Vietnam verstärkt seine Bemühungen zur Eindämmung von Produktfälschungen und digitaler Piraterie im Land, nachdem die Trump-Regierung Vietnam als Zentrum für Urheberrechtsverletzungen bezeichnet hatte. Die USA drohten mit Zöllen von bis zu 46 % auf vietnamesische Exporte, sollten keine wesentlichen Änderungen vorgenommen werden.

Laut internen Regierungsdokumenten, die Reuters, umfasst das Vorgehen gegen Fälschungen unter anderem verstärkte Grenzkontrollen importierter Waren. Diese Kontrollen zielen auf Luxusartikel von Marken wie Prada und Gucci (Kering), elektronischetronvon Google und Samsung sowie Spielzeug von Mattel und Lego ab.

Auch alltägliche Konsumgüter, darunter Shampoos und Rasierer von Procter & Gamble und Johnson & Johnson, werden genau überwacht.

Vietnam geht nun auch gegen die unautorisierte Nutzung von Software vor. Diese Form der digitalen Piraterie hat Kritik von US-Handelsverbänden hervorgerufen.

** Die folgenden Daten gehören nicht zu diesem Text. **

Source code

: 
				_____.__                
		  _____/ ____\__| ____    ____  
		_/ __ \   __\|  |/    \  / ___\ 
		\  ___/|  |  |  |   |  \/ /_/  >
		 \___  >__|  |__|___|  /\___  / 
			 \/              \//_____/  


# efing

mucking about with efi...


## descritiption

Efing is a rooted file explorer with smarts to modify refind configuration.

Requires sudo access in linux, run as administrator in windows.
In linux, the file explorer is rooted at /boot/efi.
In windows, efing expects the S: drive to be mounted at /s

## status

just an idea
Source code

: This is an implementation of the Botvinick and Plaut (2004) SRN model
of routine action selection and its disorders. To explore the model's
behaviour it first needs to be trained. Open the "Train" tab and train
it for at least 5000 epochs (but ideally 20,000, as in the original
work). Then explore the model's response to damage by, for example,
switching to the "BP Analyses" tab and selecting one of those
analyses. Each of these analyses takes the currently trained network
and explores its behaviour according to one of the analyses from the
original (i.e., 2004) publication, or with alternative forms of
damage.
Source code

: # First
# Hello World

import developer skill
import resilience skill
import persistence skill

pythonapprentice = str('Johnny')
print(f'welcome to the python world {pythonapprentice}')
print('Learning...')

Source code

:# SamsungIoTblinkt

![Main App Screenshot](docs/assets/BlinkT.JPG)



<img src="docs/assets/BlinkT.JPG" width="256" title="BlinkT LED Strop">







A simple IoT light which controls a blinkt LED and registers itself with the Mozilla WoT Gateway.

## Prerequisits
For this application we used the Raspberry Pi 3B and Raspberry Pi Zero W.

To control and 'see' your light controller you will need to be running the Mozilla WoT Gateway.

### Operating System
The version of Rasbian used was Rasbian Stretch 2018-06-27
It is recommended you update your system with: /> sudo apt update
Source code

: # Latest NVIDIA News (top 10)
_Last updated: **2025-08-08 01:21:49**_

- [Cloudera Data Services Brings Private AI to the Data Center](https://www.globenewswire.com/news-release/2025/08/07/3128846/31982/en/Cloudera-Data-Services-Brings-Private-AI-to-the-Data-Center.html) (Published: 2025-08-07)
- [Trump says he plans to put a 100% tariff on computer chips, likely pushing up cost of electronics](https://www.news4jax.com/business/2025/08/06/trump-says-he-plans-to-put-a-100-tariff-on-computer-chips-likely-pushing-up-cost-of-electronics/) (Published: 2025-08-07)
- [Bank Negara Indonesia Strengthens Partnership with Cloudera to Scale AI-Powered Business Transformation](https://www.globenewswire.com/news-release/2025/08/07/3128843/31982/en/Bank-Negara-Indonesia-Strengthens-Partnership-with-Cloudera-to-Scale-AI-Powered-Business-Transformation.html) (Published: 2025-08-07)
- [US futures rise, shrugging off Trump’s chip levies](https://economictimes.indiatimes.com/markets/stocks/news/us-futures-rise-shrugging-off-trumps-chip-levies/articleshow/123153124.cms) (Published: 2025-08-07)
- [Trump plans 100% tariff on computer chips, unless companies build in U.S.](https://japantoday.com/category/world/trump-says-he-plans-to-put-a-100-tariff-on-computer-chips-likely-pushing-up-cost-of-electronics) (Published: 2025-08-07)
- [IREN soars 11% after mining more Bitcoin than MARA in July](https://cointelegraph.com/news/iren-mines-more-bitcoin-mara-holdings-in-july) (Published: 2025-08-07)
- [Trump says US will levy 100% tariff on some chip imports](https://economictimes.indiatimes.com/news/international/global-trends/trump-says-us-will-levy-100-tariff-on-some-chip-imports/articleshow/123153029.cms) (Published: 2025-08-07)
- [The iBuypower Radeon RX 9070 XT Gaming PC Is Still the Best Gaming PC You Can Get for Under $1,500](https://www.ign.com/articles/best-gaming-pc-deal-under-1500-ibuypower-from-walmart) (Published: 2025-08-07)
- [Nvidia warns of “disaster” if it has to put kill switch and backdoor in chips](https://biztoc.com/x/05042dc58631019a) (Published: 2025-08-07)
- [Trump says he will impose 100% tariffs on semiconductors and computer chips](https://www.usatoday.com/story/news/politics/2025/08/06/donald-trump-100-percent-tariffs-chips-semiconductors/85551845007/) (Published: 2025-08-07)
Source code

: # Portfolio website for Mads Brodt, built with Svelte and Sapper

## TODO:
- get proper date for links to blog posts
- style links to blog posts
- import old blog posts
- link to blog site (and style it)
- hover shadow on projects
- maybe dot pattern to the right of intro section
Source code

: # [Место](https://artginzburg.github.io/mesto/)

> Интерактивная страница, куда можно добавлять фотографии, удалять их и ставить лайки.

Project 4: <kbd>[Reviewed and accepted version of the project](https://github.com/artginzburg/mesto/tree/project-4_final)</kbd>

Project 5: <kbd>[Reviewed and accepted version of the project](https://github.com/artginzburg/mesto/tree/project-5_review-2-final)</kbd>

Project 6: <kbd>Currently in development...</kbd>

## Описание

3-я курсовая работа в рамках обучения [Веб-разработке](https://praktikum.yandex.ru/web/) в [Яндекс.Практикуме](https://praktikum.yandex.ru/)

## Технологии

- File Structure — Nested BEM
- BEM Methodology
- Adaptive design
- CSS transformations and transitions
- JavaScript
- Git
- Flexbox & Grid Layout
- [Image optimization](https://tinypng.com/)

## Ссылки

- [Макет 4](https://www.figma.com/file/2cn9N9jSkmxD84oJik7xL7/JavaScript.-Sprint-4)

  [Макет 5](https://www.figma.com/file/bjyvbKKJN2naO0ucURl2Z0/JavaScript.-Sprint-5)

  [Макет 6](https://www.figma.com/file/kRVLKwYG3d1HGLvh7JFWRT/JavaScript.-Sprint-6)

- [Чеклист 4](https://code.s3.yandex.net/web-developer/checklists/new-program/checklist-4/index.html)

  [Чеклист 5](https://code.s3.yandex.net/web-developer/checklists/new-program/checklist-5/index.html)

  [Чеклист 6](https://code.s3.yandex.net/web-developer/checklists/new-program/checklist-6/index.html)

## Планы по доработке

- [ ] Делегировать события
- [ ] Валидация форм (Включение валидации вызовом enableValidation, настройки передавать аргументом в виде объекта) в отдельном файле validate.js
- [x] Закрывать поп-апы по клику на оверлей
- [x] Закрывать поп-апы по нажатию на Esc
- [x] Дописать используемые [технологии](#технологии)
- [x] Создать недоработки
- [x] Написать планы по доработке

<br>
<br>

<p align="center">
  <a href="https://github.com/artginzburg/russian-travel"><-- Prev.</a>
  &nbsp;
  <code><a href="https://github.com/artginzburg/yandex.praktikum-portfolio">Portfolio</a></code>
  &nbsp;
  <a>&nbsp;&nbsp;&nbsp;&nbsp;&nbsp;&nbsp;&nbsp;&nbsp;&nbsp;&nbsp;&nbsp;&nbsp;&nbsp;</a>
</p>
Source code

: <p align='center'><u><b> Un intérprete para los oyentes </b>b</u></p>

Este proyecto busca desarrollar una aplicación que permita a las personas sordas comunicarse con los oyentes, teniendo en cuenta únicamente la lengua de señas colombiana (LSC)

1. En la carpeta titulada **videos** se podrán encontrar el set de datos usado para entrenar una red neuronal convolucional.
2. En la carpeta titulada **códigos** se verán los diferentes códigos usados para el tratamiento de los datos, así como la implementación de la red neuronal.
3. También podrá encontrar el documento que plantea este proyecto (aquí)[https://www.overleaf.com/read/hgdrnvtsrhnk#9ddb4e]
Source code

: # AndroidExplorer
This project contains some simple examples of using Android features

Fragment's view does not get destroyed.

Am 14. April erteilte das vietnamesische Kulturministerium einem lokalen Unternehmen, dessen Name nicht genannt wird, eine Verwarnung wegen der Verwendung von Raubkopien. Die Vergabe erfolgte nach einer Beschwerde der Business Software Alliance (BSA). Die BSA vertritt große Softwareunternehmen wie Microsoft, Oracle und Adobe.

Laut Reuters erklärte eine Quelle, dass seit Anfang April Dutzende ähnlicher Briefe an vietnamesische Unternehmen verschickt worden seien.

Die Handelsverhandlungen zwischen den USA und Vietnam begannen informell, bevor Trumps globale Handelspolitik am 2. April offiziell in Kraft trat. Der Schutz geistigen Eigentums, die Verhinderung illegaler Umladungen und der Abbau von Handelshemmnissen für US-Waren sind von entscheidender Bedeutung für die laufenden Handelsverhandlungen zwischen den beiden Ländern.

Ende April wies Premierminister Pham Minh Chinh die Regierungsbehörden an, ihre Maßnahmen gegen Handelsbetrug, insbesondere im Hinblick auf die Herkunft von Waren und gefälschte Produkte, zu verschärfen.

Mit diesem Vorgehen hofft Vietnam, US-Zölle zu vermeiden, doch es könnte die Beziehungen zu China, da China die Hauptquelle vieler gefälschter Importe über seine Grenzen ist.

Gefälschte Waren stehen in Verbindung mit China

Trotz der neuen Initiativen der Regierung sind gefälschte Waren in Vietnam nach wie vor leicht zu finden. Reuters berichtete, dass in der vergangenen Woche im Einkaufszentrum Saigon Square in Ho-Chi-Minh-Stadt gefälschte Luxusprodukte offen verkauft wurden.

Der US-Handelsbeauftragte (USTR) hatte das Einkaufszentrum zuvor als einen seiner „berüchtigten Märkte für Produktfälschungen“ eingestuft. Auf der Website des Einkaufszentrums werden gefälschte Waren offen zu Schnäppchenpreisen angeboten.

„Sie sind nicht authentisch und werden in China hergestellt“, sagte eine Verkäuferin über die Prada-Artikel an ihrem Stand, räumte aber später ein, dass einige gefälschte Gürtel lokal in Vietnam produziert würden.

Das heißt nicht, dass die Maßnahmen erfolglos waren. Das USTR hat aufgrund des harten Vorgehens einen Grenzmarkt von seiner Beobachtungsliste für Januar 2025 gestrichen, doch bestehen weiterhin Bedenken hinsichtlich des Online-Verkaufs von gefälschten Waren.

Laut einem Bericht des USTR vom April ist die vietnamesische Plattform Shopee ein wichtiger Akteur im digitalen Fälschungshandel.

Im selben Bericht wurde auch darauf hingewiesen, dass die Herstellung dieser gefälschten Waren von China nach Vietnam verlagert wurde.

Reuters hat laut Medienberichten einen Gesetzentwurf geprüft, der die Einrichtung spezialisierter Gerichte zur Durchsetzung von Rechten des geistigen Eigentums und die Angleichung des vietnamesischen Rechtssystems an internationale Standards vorsieht. Das Gesetz soll voraussichtlich im Juni verabschiedet werden.